Baked Spinach Potatoes
· 3 large potatoes
· ½ cup milk
· ½ cup cream cheese
· 1 cup shredded cheddar cheese
· ¼ cup finely chopped onion
· ¼ teaspoon salt
· Pepper, to taste
· 10 ounces steamed, chopped spinach
1. Bake potatoes until tender and cool. Cut each potato lengthwise and scoop out all but 1/4 " thick shell. Mash pulp with potato masher.
2. Add milk, cream cheese, cheddar cheese, onion, salt, pepper and spinach. Stir well and spoon mixture into shells. Sprinkle top of each half potato with cheese.
3. Place on a baking sheet, bake 400 degrees for 15 minutes or until thoroughly heated.
Potato Pancakes – Farmers’ Market Style
- 2 medium shredded potatoes
- 1 cup vegetable (any vegetable you choose)
- 1 slightly beaten egg
- 1 tablespoon chopped onion
- 3 tablespoons flour
- 1/4 to 1/2 cup water or milk (to obtain desired consistency)
- Salt, pepper and cajun seasoning (to taste)
- 2 tablespoons vegetable oil (for frying)
- Blend all ingredients, except vegetable oil, to thick "Pancake Batter" consistency.
- Add oil to hot fry pan, high heat.
- Add large serving spoon of batter to pan.
- Turn over when edges start to turn golden and 1 or 2 bubbles in pancake.
- Slightly mash down the pancake, fry until golden brown, flip over for few seconds.
- Serve with butter, jam, jelly, fruits or salsa for toppings.
African Sweet Potato Soup
· 1 tbsp olive oil
· 1 tbsp Thai red curry paste
· 1/2 tsp cinnamon
· 1 medium red onion, peeled and diced
· 4 cloves garlic, minced
· 1 medium sweet potato, peeled and diced
· 1 large yellow bell pepper, seeded and diced
· 1 jalapeno, seeded and diced very finely
· 1/2 lb dried black beans, soaked overnight and cooked until tender
· 1 quart vegetable broth (or chicken broth)

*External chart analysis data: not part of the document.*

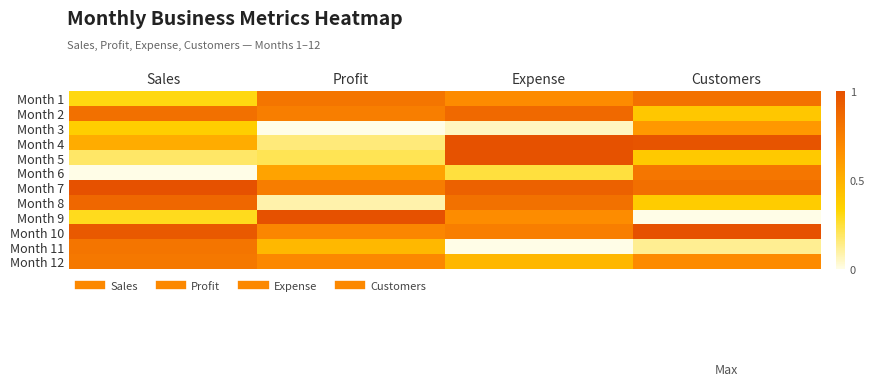

Reading right to left, extract all data points from this chart.

Month 1: Customers=0.8	Expense=0.7	Profit=0.8	Sales=0.3
Month 2: Customers=0.4	Expense=0.9	Profit=0.8	Sales=0.8
Month 3: Customers=0.6	Expense=0.1	Profit=0.0	Sales=0.4
Month 4: Customers=1.0	Expense=1.0	Profit=0.2	Sales=0.5
Month 5: Customers=0.4	Expense=1.0	Profit=0.2	Sales=0.2
Month 6: Customers=0.8	Expense=0.2	Profit=0.6	Sales=0.0
Month 7: Customers=0.8	Expense=0.9	Profit=0.8	Sales=1.0
Month 8: Customers=0.4	Expense=0.8	Profit=0.1	Sales=0.9
Month 9: Customers=0.0	Expense=0.7	Profit=1.0	Sales=0.3
Month 10: Customers=1.0	Expense=0.8	Profit=0.7	Sales=1.0
Month 11: Customers=0.1	Expense=0.0	Profit=0.5	Sales=0.8
Month 12: Customers=0.7	Expense=0.5	Profit=0.7	Sales=0.8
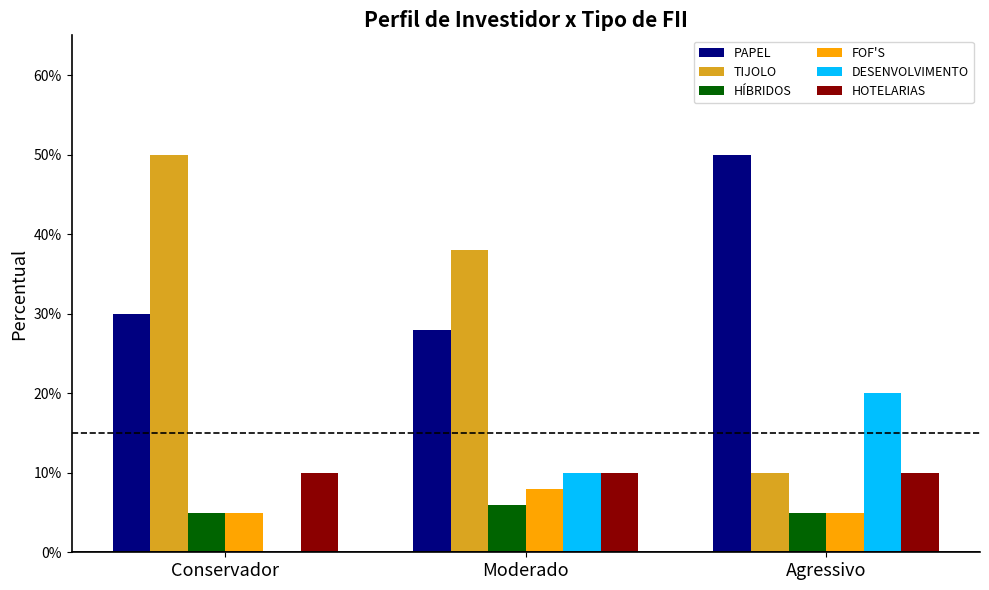

The FOF'S series shows 0.1 at Moderado. True or false?

True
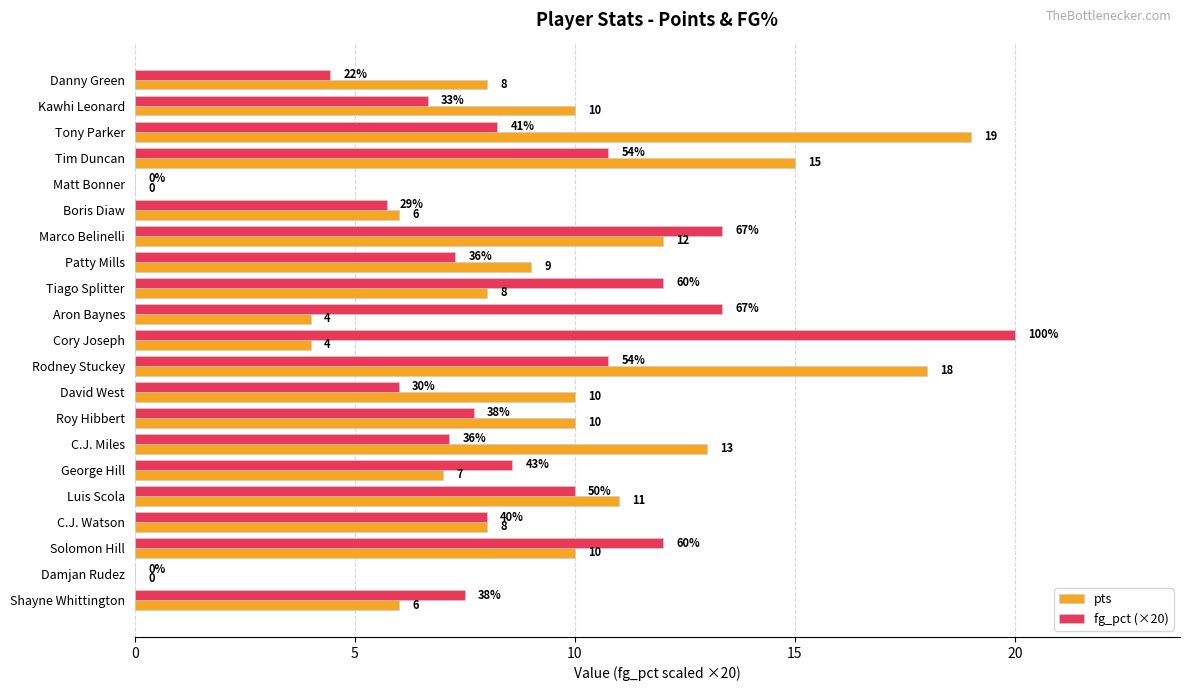

Where is fg_pct (×20) nearest to the value 10?

Luis Scola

· 1/2 cup all-natural peanut butter
· 1/2 cup boiling water
· 1/2 tsp red pepper flakes
· 2 tbsp chopped fresh cilantro
· 1 lime
· 3 tsp brown sugar
· salt and black pepper, to taste
1. Heat the olive oil in a large soup pot. Add the curry paste and cinnamon. Stir for a minute so that the olive oil gets infused with spice. Add the onion, garlic, sweet potato, bell pepper, and jalapeno. Stir and cook the veggies for 5-7 minutes, until softened.
2. Add the beans and broth. Add the peanut butter to the mix. Add the red pepper flakes.
3. Bring the soup to a boil, then cover and simmer. Cook until veggies are tender, about 25 minutes.
4. Stir in the lime juice and brown sugar. Season with salt and black pepper, if needed. Top with chopped cilantro.